◆ Objetivos ◆
1. Según el fragmento sobre el arte de citar, ¿por qué un gran hombre cita sin temor en lugar de recurrir a su propia invención? Responde en una a tres oraciones.
2. Prolonga el texto sobre las citas y los dichos prestados a partir de su última oración, con el mismo tono.

◆ Fragmento del documento ◆

# # # # #

Tomar prestado es con frecuencia lo suficientemente honesto, y proviene de la magnanimidad y la firmeza. Un gran hombre cita sin temor y no recurrirá a su propia invención cuando la memoria le proporciona una palabra igualmente buena. Lo que cita, lo siente con su misma voz y humor, toda la enciclopedia de su conversación habitual es realmente percibida como de su propiedad. Hace treinta años, cuando en el bar o en el senado Mr. Webster llenaba los ojos y las mentes de los jóvenes, se podía oír frecuentemente tres reglas citadas como suyas: la primera, nunca hacer hoy lo que se puede dejar para mañana; la segunda, nunca hacer algo que otro puede hacer por uno mismo; y la tercera, nunca pagar al día una deuda. Pues bien, no son menos malas por ya haber sido dichas por Sheridan, la generación pasada; y nos damos cuenta en las Memoires (“Memorias”) de Grimm de que Sheridan las sacó del ingenioso D’Argenson, quien, sin duda, si pudiéramos consultarlo, podría decirnos de quién las escuchó por primera vez. Acerca de nuestro dicho “él sabe de política, griego, historia y ciencia; si supiera un poco de leyes, sabría un poco de todo”, se puede encontrar el original en un chiste de Grimm, quien dice que Luis XVI, al salir de la capilla después de oír el sermón del Abad Maury, dijo: "Si l'Abbé nous avait parlé un peu de religion, il nous aurait parlé de tout" (“Si el abad nos hubiera hablado un poco de religión, nos habría hablado de todo”). Una broma que anduvo por todos los periódicos hace algunos años, que tachaba las excentricidades de una línea familiar de gente dotada en New England, no es más que un robo del dicho de Lady Mary Wortley Montagu de hace cien años, que decía que “el mundo está hecho de hombres, mujeres y Herveys”.

# # # # #

◆ Material proporcionado ◆

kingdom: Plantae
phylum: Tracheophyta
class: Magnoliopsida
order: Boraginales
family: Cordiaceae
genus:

# # # # #

◆ Respuestas por tarea ◆
1. Porque tomar prestado suele ser honesto y nace de la magnanimidad y la firmeza, y no hace falta inventar cuando la memoria ya le ofrece una palabra igual de buena. Además, siente lo que cita con su propia voz y humor, de modo que percibe como propia toda la enciclopedia de su conversación habitual.

2.
Muchos de los proverbios históricos son de dudosa paternidad. El huevo de Colón lo reclama Brunelleschi como suyo. Las últimas palabras de Rabelais, “voy a ver el gran Quizás” (le grand Peut- être), no hacen más que repetir el “Si” inscrito en el portal del templo de Delfos. La frase favorita de Goethe, “el secreto abierto”, traduce la respuesta de Aristóteles a Alejandro: “estos libros están publicados y no publicados”. La frase de Madame de Stael, “la arquitectura es música congelada”, está sacada de “la música torpe” de Goethe, que es la regla de Vitruvio, según la cual “el arquitecto debe ser entendido no sólo en dibujo, sino también en música. El héroe de Wordsworth que actúa “según el plan que deleitó a su pensamiento infantil” viene de Shiller y su frase “dile que reverencie los sueños de su juventud”; y antes, de lo que dijo Bacon: “Consilia juventutis plus divinitatis habent” (“Los pensamientos de juventud tienen más de divinidad”).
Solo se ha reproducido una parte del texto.